Document section
__________________________________________________

Many people find that the 100-mile diet is too strict for their lifestyle. I personally would have a hard time following the 100-mile diet in every aspect because there are some healthy products that are impossible to source from Quebec. In fact, unless you’re planning on conserving produce for the winter and really focusing on eating a variety of food groups and nutrient sources — the 100-mile diet isn’t necessarily the healthiest option. Our bodies need a variety of foods and nutrients and we shouldn’t neglect our nutritional needs just because we can’t find them down the street.
This is where we can make modifications that fit our own lifestyles. I want to focus on eating more local foods, but I am also going to make sure that I get a wide-variety of whole grains in my diet and exotic fruits. I’m going to use olive oil to cook my vegetables and use in my salad dressing recipes. I’m going to treat myself to some goodies that weren’t locally made. I believe in moderation, which means that I don’t support extremely strict diets (unless there is a medical reason).
However, taking the principles of the 100-mile diet and changing the way we eat to be fresher and more sustainable is still a good thing. You don’t have to do the extreme, but making a conscious effort to eat more local foods can make a huge impact on your life and your community. Depending on where you live, you can always expand the radius! I’m lucky enough that Coaticook ice cream is within 100 miles of my home, but you might not be as fortunate!
How to Eat Locally in Montreal:
It’s always a good idea to shop locally! Here are some Montreal resources that can help you get started!
There are certain foods that will be produced and available from Quebec all year round. There are some foods that are seasonal. Shopping for local fruits and vegetables becomes significantly easier if you know what is in season. Thankfully, there are already produce calendars [Trousseals] and availability guides [Quebec Produce Growers Association] to help us out.
Fermiers de Famille (run by Equiterre):
Organic basket subscription. Choose your pick-up point and receive a fresh variety of produce each week during the summer and every two weeks during the winter. All food is organic and from Quebec.
This is what we use! LufaFarms grows their own food on the rooftops of Montreal and partners with local farmers and artisans. Each week you customize your grocery basket (min $15) and then pick it up at a local pickup point.
On the Island of Montreal there are a few public markets that are guaranteed to have local farmers and local products. These public markets include the Atwater Market, the Jean Talon Market, the Maisonneuve Market and the Lachine Market. You can check out the site for all operation hours and more info about smaller markets called ‘Solidarity Markets’.
This farm has a booth at Jean Talon Market but it also has pop-up shops in a couple of other places. I’ve been to the one in Westmount and the produce was fresh and delicious! It even has discounts on food if you buy a fidelity card.
Located close to my house — this little grocery is a hidden gem! Filled with organic, local and specialty foods (including some gluten free items), I am always surprised at how cheap my bill is. Make sure to bring a re-usable bag with you!
This is an online shop that only hosts products that have been made in Quebec. This site is on the more ‘luxurious’ end but there are some really interesting products (including one of the few Quebec-made flours [Buckwheat]).
Have you ever tried following a strict 100-mile diet? Do you try to eat more locally? Let me know in the comments and feel free to share any other great resources!

__________________________________________________

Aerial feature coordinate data
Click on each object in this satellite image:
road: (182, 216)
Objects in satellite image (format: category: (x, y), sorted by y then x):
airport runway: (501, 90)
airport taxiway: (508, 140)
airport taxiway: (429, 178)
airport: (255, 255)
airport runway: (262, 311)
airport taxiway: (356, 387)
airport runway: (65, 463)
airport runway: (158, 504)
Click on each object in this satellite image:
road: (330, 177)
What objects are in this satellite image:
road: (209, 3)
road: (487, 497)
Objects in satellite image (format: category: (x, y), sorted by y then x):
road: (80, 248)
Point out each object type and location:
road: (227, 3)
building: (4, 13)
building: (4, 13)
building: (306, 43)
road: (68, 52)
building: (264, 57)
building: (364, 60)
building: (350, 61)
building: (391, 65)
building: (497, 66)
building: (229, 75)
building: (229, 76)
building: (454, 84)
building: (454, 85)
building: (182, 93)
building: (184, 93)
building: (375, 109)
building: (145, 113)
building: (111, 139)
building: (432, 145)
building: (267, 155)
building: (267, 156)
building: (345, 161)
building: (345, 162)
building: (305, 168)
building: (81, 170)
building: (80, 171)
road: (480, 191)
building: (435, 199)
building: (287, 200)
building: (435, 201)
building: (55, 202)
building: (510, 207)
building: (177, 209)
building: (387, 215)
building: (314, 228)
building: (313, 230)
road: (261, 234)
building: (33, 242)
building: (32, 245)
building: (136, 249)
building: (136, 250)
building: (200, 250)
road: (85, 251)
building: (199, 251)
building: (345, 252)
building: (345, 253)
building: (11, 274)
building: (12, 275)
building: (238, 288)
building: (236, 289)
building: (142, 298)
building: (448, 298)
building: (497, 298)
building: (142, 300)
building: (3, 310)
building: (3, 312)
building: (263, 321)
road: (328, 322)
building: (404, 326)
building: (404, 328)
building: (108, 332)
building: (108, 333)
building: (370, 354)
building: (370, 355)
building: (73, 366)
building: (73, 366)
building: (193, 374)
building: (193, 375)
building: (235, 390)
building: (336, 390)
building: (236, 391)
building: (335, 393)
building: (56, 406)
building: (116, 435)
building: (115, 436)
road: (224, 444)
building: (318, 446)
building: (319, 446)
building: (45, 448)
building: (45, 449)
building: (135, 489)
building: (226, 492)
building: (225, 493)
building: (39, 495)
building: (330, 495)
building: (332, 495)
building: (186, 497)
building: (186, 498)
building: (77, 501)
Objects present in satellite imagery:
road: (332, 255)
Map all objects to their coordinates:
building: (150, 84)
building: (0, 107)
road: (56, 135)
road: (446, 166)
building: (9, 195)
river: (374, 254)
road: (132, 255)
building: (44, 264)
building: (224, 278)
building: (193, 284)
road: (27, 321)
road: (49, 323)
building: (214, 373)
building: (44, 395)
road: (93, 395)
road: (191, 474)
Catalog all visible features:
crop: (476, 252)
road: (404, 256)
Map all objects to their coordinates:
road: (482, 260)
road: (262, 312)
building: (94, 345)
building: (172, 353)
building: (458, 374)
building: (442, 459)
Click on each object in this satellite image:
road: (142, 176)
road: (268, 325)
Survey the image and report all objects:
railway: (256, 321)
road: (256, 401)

__________________________________________________

To do
A. Answer these questions about the article on eating locally:
(i) What is the minimum order for a LufaFarms grocery basket?
(ii) How often does Fermiers de Famille provide produce during the winter?
(iii) Which ice cream is within 100 miles of the writer's home?
B. Which public markets on the Island of Montreal does the article on eating locally name?
C. Reproduce the article on eating locally from "However, taking the" up to and including "you get started!".
The data isn't needed for anything here.

Task-by-task results
A.
(i) $15
(ii) Every two weeks
(iii) Coaticook ice cream

B. Atwater Market, Jean Talon Market, Maisonneuve Market, Lachine Market

C.
However, taking the principles of the 100-mile diet and changing the way we eat to be fresher and more sustainable is still a good thing. You don’t have to do the extreme, but making a conscious effort to eat more local foods can make a huge impact on your life and your community. Depending on where you live, you can always expand the radius! I’m lucky enough that Coaticook ice cream is within 100 miles of my home, but you might not be as fortunate!
How to Eat Locally in Montreal:
It’s always a good idea to shop locally! Here are some Montreal resources that can help you get started!